While AI is used commonly for detecting threats, it’s at a relatively nascent stage when it comes to actually responding to them. We know that less than make significant use today of AI for cyber threat response. However, AI can significantly reduce the time taken to create a virtual patch for a detected threat or develop new protection mechanisms for evolving technologies.
Next year more organizations should be using AI in the form of security orchestration, automation and response (SOAR) technologies, which enables the collection of security data and alerts from different sources. SOAR allows incident analysis and triage to be performed, leveraging a combination of human and machine power. This helps define, prioritize and drive standardized incident response activities according to a standard workflow through connections to data sources and platforms.

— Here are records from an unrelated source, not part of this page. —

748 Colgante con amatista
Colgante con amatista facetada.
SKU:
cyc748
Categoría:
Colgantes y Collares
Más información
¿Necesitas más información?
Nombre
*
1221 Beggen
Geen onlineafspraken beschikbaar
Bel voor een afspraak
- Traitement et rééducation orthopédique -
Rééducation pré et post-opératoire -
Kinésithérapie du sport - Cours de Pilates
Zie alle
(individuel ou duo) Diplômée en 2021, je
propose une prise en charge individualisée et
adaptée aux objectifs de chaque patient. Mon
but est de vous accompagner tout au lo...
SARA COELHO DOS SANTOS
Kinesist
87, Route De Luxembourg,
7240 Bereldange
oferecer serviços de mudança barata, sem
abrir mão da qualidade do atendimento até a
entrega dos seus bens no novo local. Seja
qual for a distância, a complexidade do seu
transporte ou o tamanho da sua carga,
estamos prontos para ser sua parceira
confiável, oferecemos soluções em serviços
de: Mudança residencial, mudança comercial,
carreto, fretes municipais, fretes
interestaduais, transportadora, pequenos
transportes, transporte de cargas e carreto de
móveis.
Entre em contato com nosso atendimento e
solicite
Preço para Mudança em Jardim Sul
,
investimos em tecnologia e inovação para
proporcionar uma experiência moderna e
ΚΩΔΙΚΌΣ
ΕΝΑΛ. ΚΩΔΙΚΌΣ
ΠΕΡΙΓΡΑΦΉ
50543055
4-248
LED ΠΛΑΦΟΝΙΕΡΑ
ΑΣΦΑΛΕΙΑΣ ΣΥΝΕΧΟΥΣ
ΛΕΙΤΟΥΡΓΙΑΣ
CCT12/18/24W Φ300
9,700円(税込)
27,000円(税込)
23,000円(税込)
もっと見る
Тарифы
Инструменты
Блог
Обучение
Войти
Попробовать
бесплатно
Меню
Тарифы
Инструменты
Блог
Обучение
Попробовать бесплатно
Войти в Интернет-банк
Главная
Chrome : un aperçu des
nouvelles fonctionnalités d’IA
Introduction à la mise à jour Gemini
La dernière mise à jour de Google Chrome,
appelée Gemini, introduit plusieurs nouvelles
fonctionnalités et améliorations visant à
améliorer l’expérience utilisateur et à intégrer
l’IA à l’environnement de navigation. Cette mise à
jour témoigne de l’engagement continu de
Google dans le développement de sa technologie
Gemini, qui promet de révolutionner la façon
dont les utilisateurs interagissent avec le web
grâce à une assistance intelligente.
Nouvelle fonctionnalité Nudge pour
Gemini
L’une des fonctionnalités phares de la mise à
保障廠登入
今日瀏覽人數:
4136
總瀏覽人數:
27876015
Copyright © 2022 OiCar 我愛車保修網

The consumerism of security
It’s estimated that there will be three internet of things (IoT) devices in existence for every person next year. At the same time, social commerce continues to rise, with more brands focusing on direct-to-consumer selling and relationships via social media platforms. Both these levers offer an expansive attack surface in the form of connected devices, digital storefronts and engagement tools. Cyberattackers will look to exploit platform vulnerabilities and use phishing attacks.
For consumer-focused organizations, this means a higher risk of data breaches and loss if the right protocols and technologies are not in place for defence. As a result, product and platform security will come to the forefront next year, particularly as organizations realize the huge value that consumers place in trust, privacy and security.
For cybersecurity professionals, the task for next year is one of evolution. COVID-19 has heightened the importance of cybersecurity as a business enabler, giving cybersecurity leaders an opportunity to become more involved in business strategy and innovation. With the right technologies and roadmaps in place for security, organizations can move forward with confidence into the new year – armed with the knowledge that they have fostered the resilience and agility needed for success.